Tasks and exercises
1) Answer these about the double integral thread:
(a) After completing the squares, what center and radius does the opening post give for D?
(b) In Vargo's reply, between what values does r vary?
(c) What range for θ does nickthegreek call the correct answer?
2) Could you print, word for word, the part of the double integral thread that opens with the words containing "Homework Statement" and closes with "integrand, and stop."?
3) How would the double integral thread go on from the point where it stops? Write the next part.

Selected extract
***
Limits after mapping in double integral

[nickthegreek]

Homework Statement

I have the double integral,

∫∫sqrt(x^2+y^2) dxdy, and the area D:((x,y);(x^2+y^2)≤ x)

Homework Equations

The Attempt at a Solution

By completing the squares in D we get that D is a circle with origo at (1/2,0), and radius 1/2. Then I tried changing the variables to x=r cosθ+1/2, y=r sinθ and J(r,θ)=r which leads to a not so nice integrand, and stop.

By changing to polar coordinates directly we get that D transforms into E:((r,θ);r^2≤ r cosθ)) which obv equals r≤cosθ, and the integrand r^3, which is nice. Now to my question. What do I know of "E"? What would it look like? What´s the limits?

 

[Vargo]

r varies from 0 to cos(theta). This disk is contained in the right half plane, so x must be nonnegative. That tells you what the restrictions on theta should be. So you get an iterated integral.

 

[nickthegreek]

Hi Vargo, thanks for answering!

I understand that this means that θ varies from -π/2 to π/2, which is the correct answer. Tho I don't understand why it does. I probably don't understand the mapping fully, I think of E as some rectangle in some r,θ-plane, and I don't understand why we look at x after we´ve mapped it into r,θ? Could you explain it a bit more detailed? Really appreciate any help I get...
***
Data listing
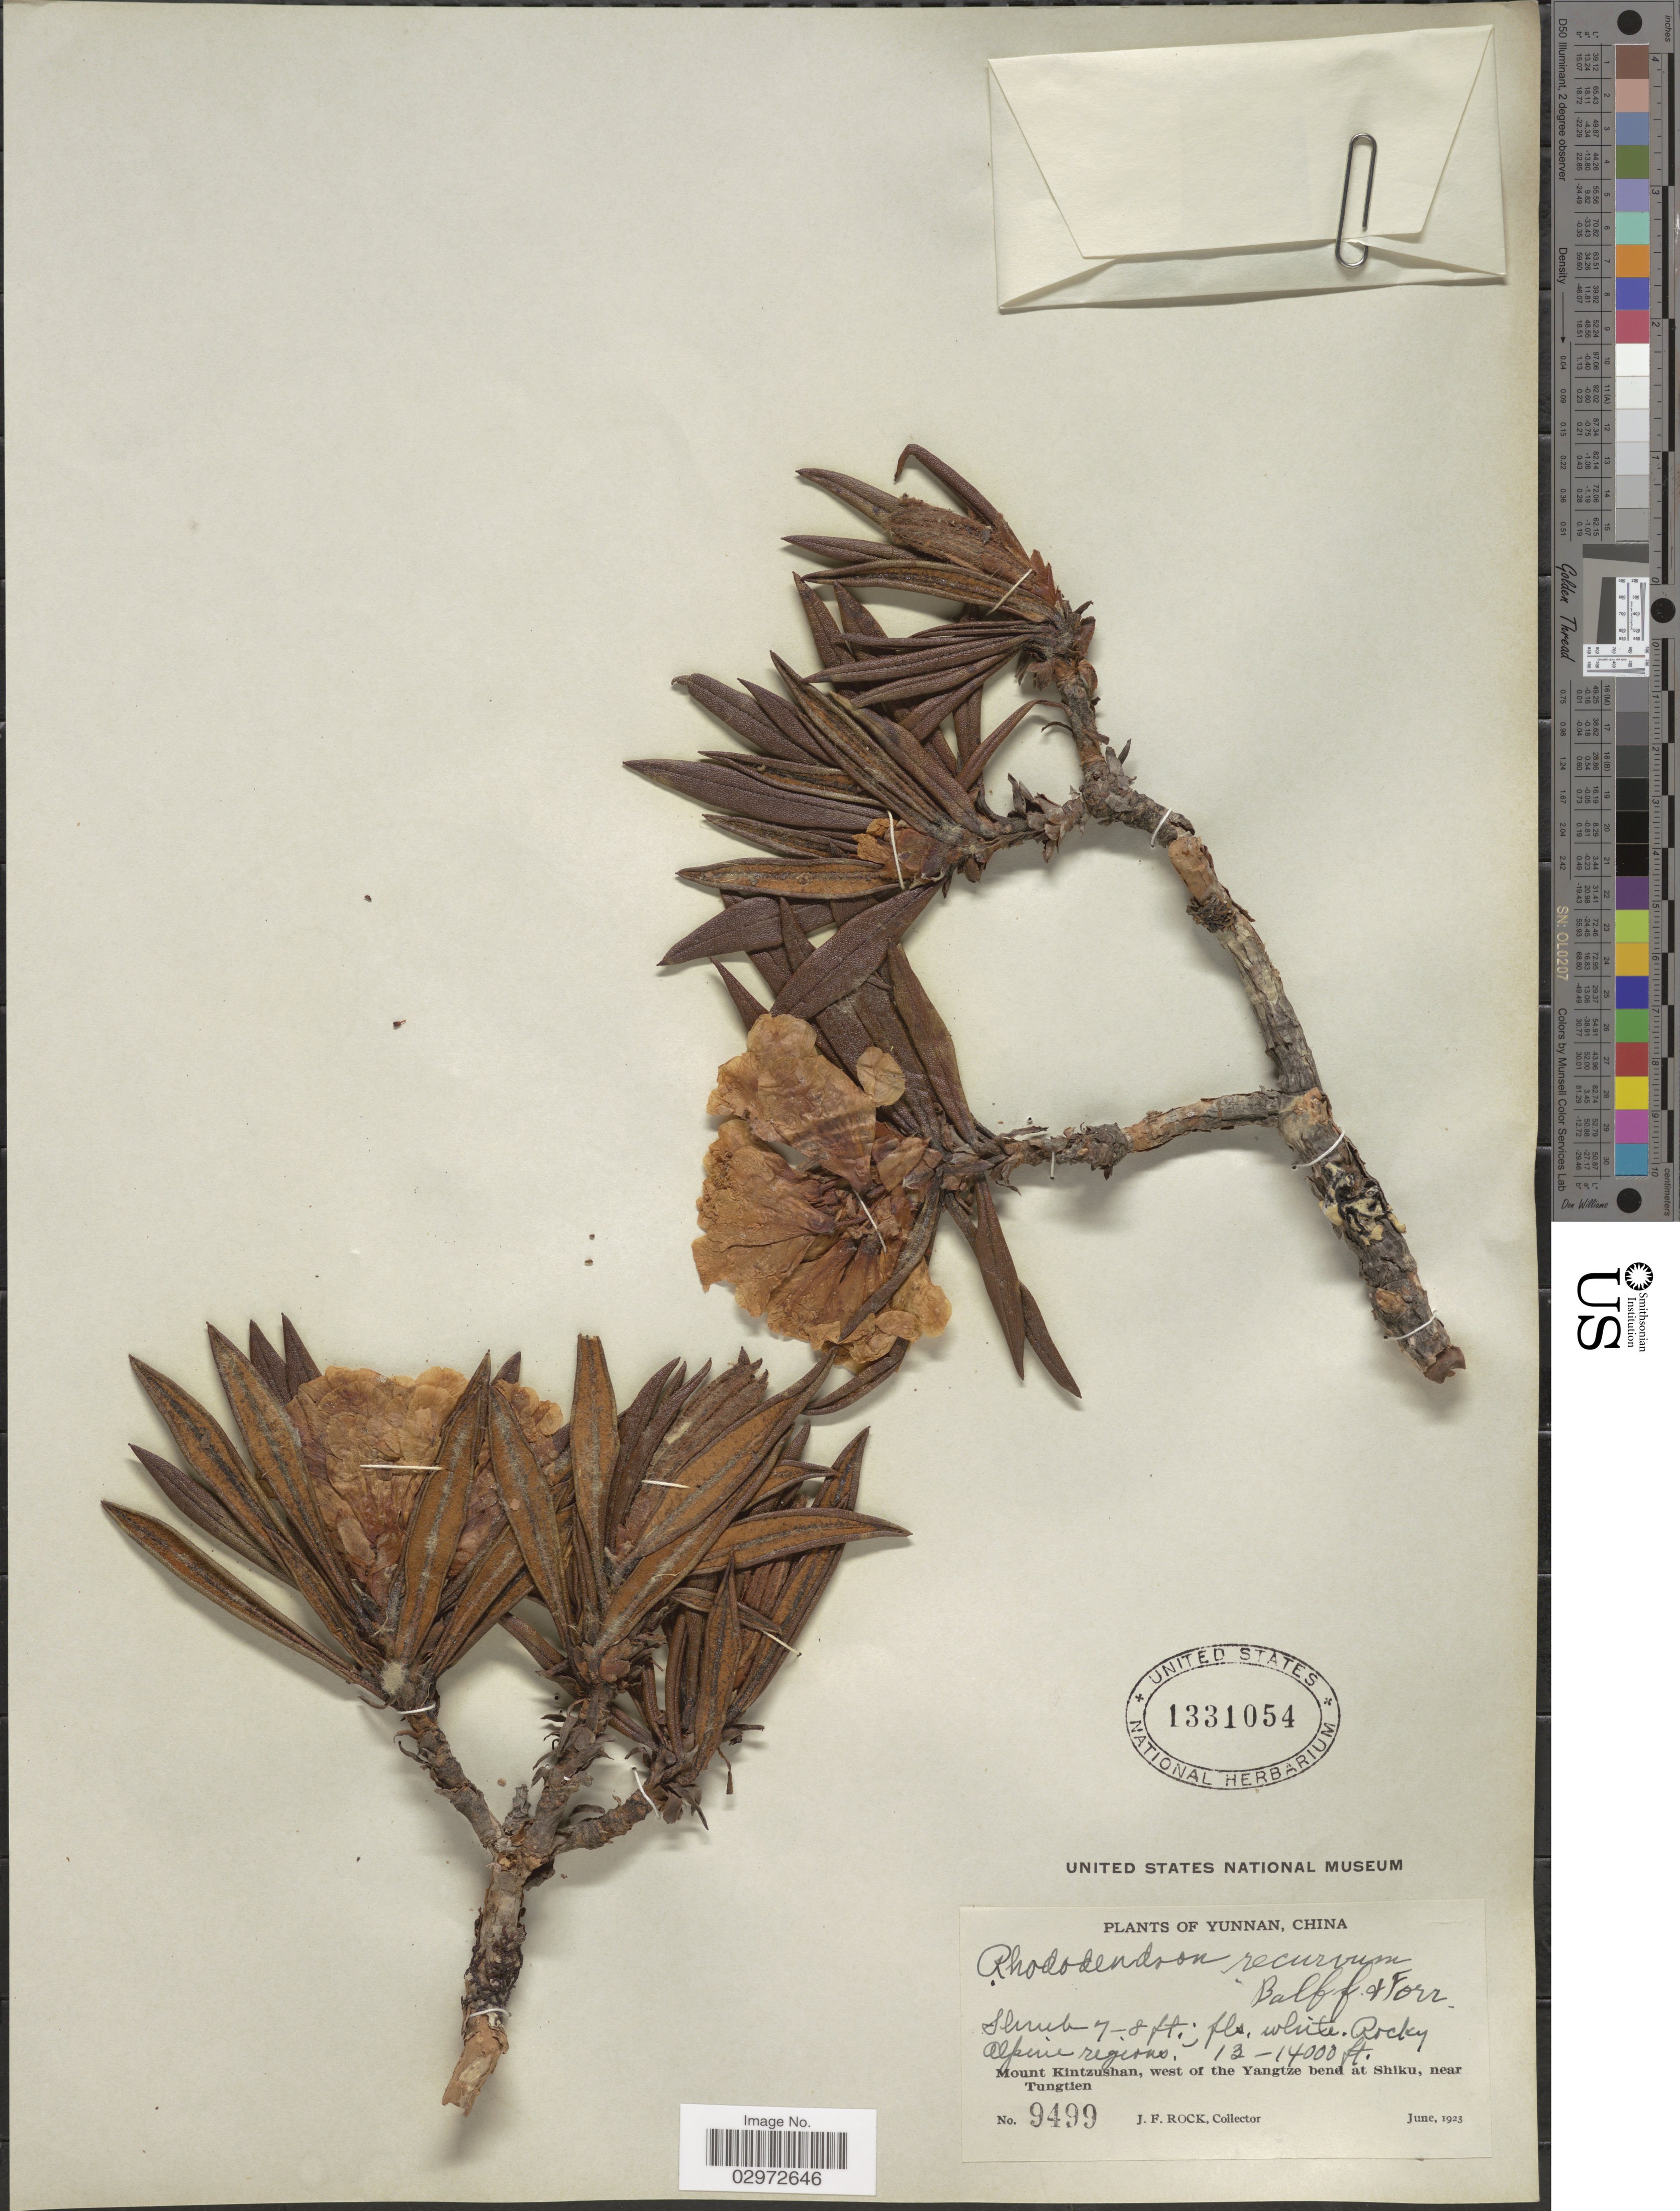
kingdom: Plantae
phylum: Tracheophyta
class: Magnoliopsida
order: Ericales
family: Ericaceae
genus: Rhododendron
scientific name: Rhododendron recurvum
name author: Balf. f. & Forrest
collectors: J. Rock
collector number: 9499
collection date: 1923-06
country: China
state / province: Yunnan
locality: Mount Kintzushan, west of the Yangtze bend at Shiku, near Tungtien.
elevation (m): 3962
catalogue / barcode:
***
Written responses
1)
(a) Center (1/2, 0), radius 1/2.
(b) From 0 to cos(theta).
(c) From -π/2 to π/2.

2)
Homework Statement

I have the double integral,

∫∫sqrt(x^2+y^2) dxdy, and the area D:((x,y);(x^2+y^2)≤ x)

Homework Equations

The Attempt at a Solution

By completing the squares in D we get that D is a circle with origo at (1/2,0), and radius 1/2. Then I tried changing the variables to x=r cosθ+1/2, y=r sinθ and J(r,θ)=r which leads to a not so nice integrand, and stop.

3)
 

[Vargo]

Well, first it is not really a rectangle in the r theta plane. The upper limit of r is not constant but rather depends on theta.

Second, you don't really want to look too much in the "r theta plane". It is better to just have the one picture in the euclidean plane and just think of r theta as alternative coordinates for this plane (at least it makes more sense for me this way). The circle is in the right half plane so yes theta varies from -pi/2 to pi/2 (because those are the angles of the points in the right half plane). Alternatively, you could consider theta to vary from 0 to pi/2 and then 3pi/2 to 2pi, but it is more convenient to let it vary over the connected interval -pi/2 to pi/2.

Think of a radial vector pointing in the direction theta whose length is cos(theta). As theta varies from -pi/2 to pi/2, this radial vector sweeps out the interior of the disk. So in your integral, you first integrate with respect to r (0 to cos(theta)) and then with respect to theta. And of course you integrate with respect to r dr dtheta.

 

[nickthegreek]

Thx! I need to get the picture of this straight in my head, after I've sorted the picture out I have no problems calculating it. Is it correct if I think of it this way?

At first we have the circle, let's call it D, at (1/2,0) with r=1/2. We make the substitution and move into (0,0). We have a radius, which we know is less than or equal to cos theta. To find out what theta is we look for the angle in which we need to sweep to cover D, which obv is
-pi/2 to pi/2. r would work like a radar and beep when he's over our D, and he would only stretch out to the length needed to cover it (how long is none of our business). Would thinking of it this way cause me trouble? :)

 

[Vargo]

Sounds about right.